The shift of carbon utilization from primarily glucose to other nutrients is a fundamental metabolic adaptation to cope with decreased blood glucose levels and the consequent decline in glucose oxidation. AMP-activated protein kinase (AMPK) plays crucial roles in this metabolic adaptation. However, the underlying mechanism is not fully understood. Here, we show that PDZ domain containing 8 (PDZD8), which we identify as a new substrate of AMPK activated in low glucose, is required for the low glucose-promoted glutaminolysis.
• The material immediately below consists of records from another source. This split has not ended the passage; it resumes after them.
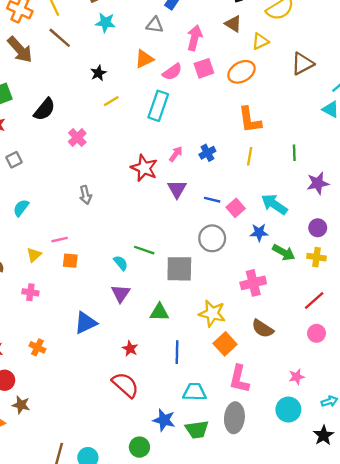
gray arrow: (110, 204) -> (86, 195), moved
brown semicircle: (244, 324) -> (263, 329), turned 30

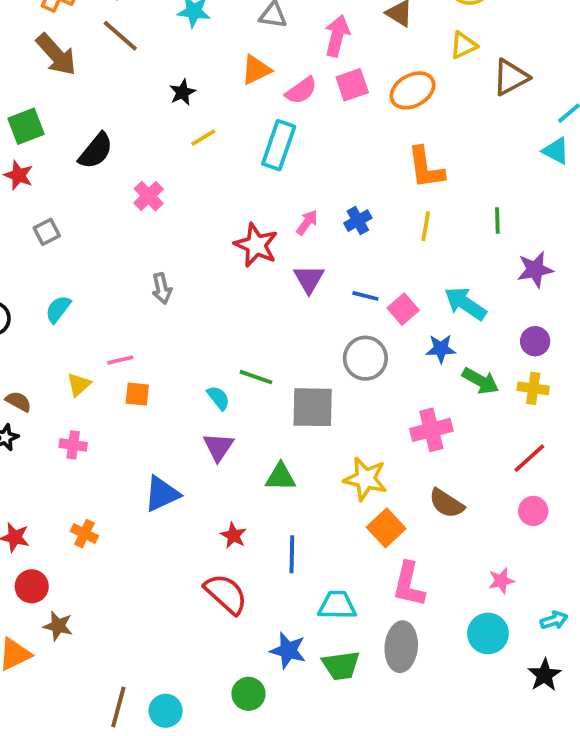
yellow triangle: (260, 41) -> (463, 45), moved
blue line: (177, 352) -> (292, 554), moved

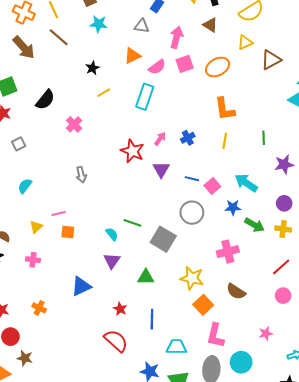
gray square: (313, 407) -> (163, 239), turned 30
cyan circle: (488, 633) -> (241, 362), moved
AMPK phosphorylates PDZD8 at threonine 527 (T527) and promotes the interaction of PDZD8 with and activation of glutaminase 1 (GLS1), a rate-limiting enzyme of glutaminolysis. In vivo, the AMPK-PDZD8-GLS1 axis is required for the enhancement of glutaminolysis as tested in the skeletal muscle tissues, which occurs earlier than the increase in fatty acid utilization during fasting. The enhanced glutaminolysis is also observed in macrophages in low glucose or under acute lipopolysaccharide (LPS) treatment. Consistent with a requirement of heightened glutaminolysis, the PDZD8-T527A mutation dampens the secretion of pro-inflammatory cytokines in macrophages in mice treated with LPS. Together, we have revealed an AMPK-PDZD8-GLS1 axis that promotes glutaminolysis ahead of increased fatty acid utilization under glucose shortage.

碳利用从主要葡萄糖转向其他营养素是一种基本的代谢适应，以应对血糖水平下降和随之而来的葡萄糖氧化下降。 AMP 激活蛋白激酶 (AMPK) 在这种代谢适应中发挥着至关重要的作用。然而，其根本机制尚不完全清楚。在这里，我们发现含有 PDZ 结构域 8 (PDZD8) 的 PDZ 结构域是低糖促进的谷氨酰胺分解所必需的，我们将其确定为低糖条件下激活的 AMPK 的新底物。 AMPK 在苏氨酸 527 (T527) 处磷酸化 PDZD8，并促进 PDZD8 与谷氨酰胺酶 1 (GLS1)（一种谷氨酰胺分解限速酶）的相互作用并激活谷氨酰胺酶 1 (GLS1)。在体内，AMPK-PDZD8-GLS1 轴对于增强谷氨酰胺分解是必需的，正如在骨骼肌组织中所测试的那样，谷氨酰胺分解的发生早于禁食期间脂肪酸利用率的增加。在低葡萄糖或急性脂多糖（LPS）处理下的巨噬细胞中也观察到谷氨酰胺分解增强。与增强谷氨酰胺分解的要求一致，PDZD8-T527A 突变抑制了用 LPS 治疗的小鼠巨噬细胞中促炎细胞因子的分泌。我们共同揭示了一个 AMPK-PDZD8-GLS1 轴，在葡萄糖短缺的情况下，该轴在增加脂肪酸利用率之前促进谷氨酰胺分解。